Worshipping Sacred Soils
This body, she is the Earth.
I am back on home country.
My body is sick.
I feel like I have chemicals inside of me.
I feel the thousands of litres of chemicals, of poisons poured out onto these lands.
My body is this land.
It raised me, it fed me.
I feel the pain, of negligence, of thoughtless gain and extraction.
I have no voice here.
I tried. I got denied.
Time and time again I tried to reclaim my place as the voice of nature, the voice of mother, the voice of the feminine. I burned in rage and cried oceans in grief.
Now I walk away. I hear the ego stripping her bare. The patriarchy taking and taking and taking from these feminine nurturing soils. I always feel it when I am on these lands.
I realise now, this karma I inherit. No matter how much I give, I still inherit the karma of my father.
I was conceived unexpectedly, a bit of a shock to the family of five. I have inherited the aliments of my family, quite young. Always felt the weight of responsibility, even before I knew what that word meant. I knew I was here to work relentlessly for humanity. Knew I was a protector of the land and the creatures… but was denied the voice to speak up for her.

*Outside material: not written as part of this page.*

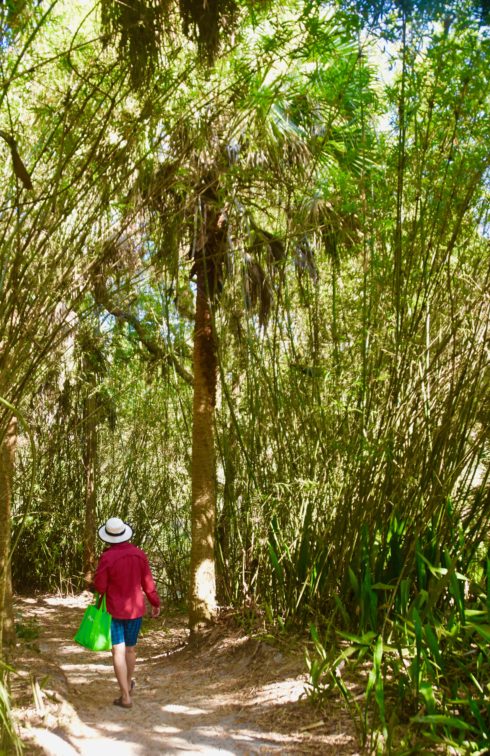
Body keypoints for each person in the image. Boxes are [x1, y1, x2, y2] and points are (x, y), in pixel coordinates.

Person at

Next year I want to become more devotional. Pray like my ancestors once did. Romance in the beauty of nature, make poems of invocation for her healing, my healing, our healing. Let go of this void of partnership and having my own family and just worship the soils that nourish me. Worship the sacred that keeps my soul alive. Forget this heart break, unravel from my own souls karma and take on the karmic debt of my family. I am the last inline, but the first to break these trauma cycles. I came here, agreed to the sacrifice. Agreed to have my heart broken until I turned my love and devotion to country. Romancing now in the dream of intimate rituals and deep healing, returning to ancient ways.
I came here to be stripped bare, to stand wildly naked, unarmoured and unashamed. I’m not particularly spiritual, but deeply human. In this, I embody my soul, there is no separation of spiritual and nature, of body and soul… for they are all one.